The multivariate analysis results indicated that diameters of the lesions and sizes of ablation were risk factors independently associated with failure rate. These indicators reflected the severity of infection. The option of PTK for these cases is to be cautioned. Because of the corneal ulcer and manual debridement before PTK, depth of ablation could not reflect the depth of lesions and the multivariate analysis showed no statistical significance.

The multivariate analysis results revealed that hypopyon was not an independent factor associated with failure rate, but the presence of hypopyon should be noted before consideration of PTK. Obviously, for infectious keratitis, the phenomenon of hypopyon suggested that the infection possibly progressed into the anterior chamber and deep stroma, which were invaded by pathogens.
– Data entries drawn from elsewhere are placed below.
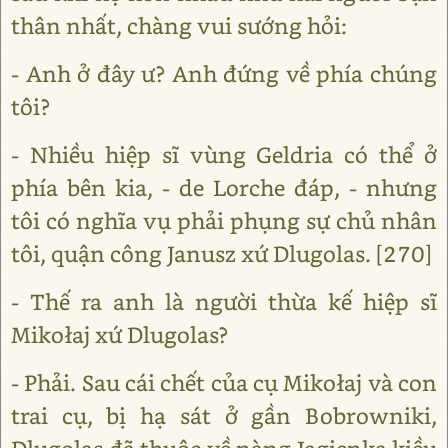
thân nhất, chàng vui sướng hỏi:
- Anh ở đây ư? Anh đứng về phía chúng
tôi?
- Nhiều hiệp sĩ vùng Geldria có thể ở
phía bên kia, - de Lorche đáp, - nhưng
tôi có nghĩa vụ phải phụng sự chủ nhân
tôi, quận công Janusz xứ Dlugolas. [270]
- Thế ra anh là người thừa kế hiệp sĩ
Mikołaj xứ Dlugolas?
- Phải. Sau cái chết của cụ Mikołaj và con
trai cụ, bị hạ sát ở gần Bobrowniki,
Even if hypopyon was resolved by medications, fungi could still be latent and dormant, in the deep stroma. In the future, a larger study sample size is needed to verify whether hypopyon is an independent factor associated with failure rate.

In summary, excimer laser PTK is an effective tool for the management of superficial fungal keratitis refractory to conventional therapy. It is a minimally invasive procedure that is often successful in delaying or avoiding more aggressive corneal surgeries, such as lamellar or penetrating keratoplasty. In contrast to simple surgical debridement, this method can precisely remove stromal lesions, provide for a smooth and clean corneal surface, hasten reepithelialization, shorten the duration of treatment, and restore reasonably good vision. However, the cost-effectiveness of PTK should also be a concern, especially for a developing country.

PTK may provide a possible treatment for the management of superficial fungal keratitis, especially when the fungi are still latent in the deep stroma. In developing countries, lamellar keratoplasty or penetrating keratoplasty may not be an option for deep stromal invasion owing to lack of donor corneas. However, for keratitis patients who fail to respond to medical therapy, PTK is one option. It may be simultaneously combined with intracameral and intrastromal antimycotic agents, conjunctival flap covering, or amniotic membrane transplantation. In this manner, corneal perforation could be avoided, and the progression of infection could be delayed. Based on the results of our study, PTK should be investigated for use as one treatment for nonresponding cases. In the future, long-term and comparative studies are required to evaluate more completely the efficacy of PTK to treat superficial fungal keratitis.

Ethical Approval

Study protocols were reviewed and approved by the Institutional Review Board at No. 181 Hospital of PLA in accordance with the guidelines for the conduct of clinical research and of the 1964 Declaration of Helsinki. Written informed consent for the procedures was obtained from each patient.

Conflict of Interests

The authors declare that there is no conflict of interests regarding the publication of this paper and that they have no proprietary or commercial interest in any material discussed in this paper.

Authors’ Contribution

The following individuals performed this work: concept and design of study by Liang-Mao Li and Li-Quan Zhao; analysis and interpretation of data by Li-Quan Zhao; writing of the paper by Li-Quan Zhao; critical revision and final approval of the paper by Liang-Mao Li and Li-Quan Zhao; data collection by Li-Quan Zhao, Ling-Hui Qu, and Peng Li; provision of materials, patients, or resources by Li-Quan Zhao, Ling-Hui Qu, and Peng Li; and statistical expertise and literature search by Li-Quan Zhao. Liang-Mao Li and Li-Quan Zhao contributed equally to this work and should be considered cofirst authors.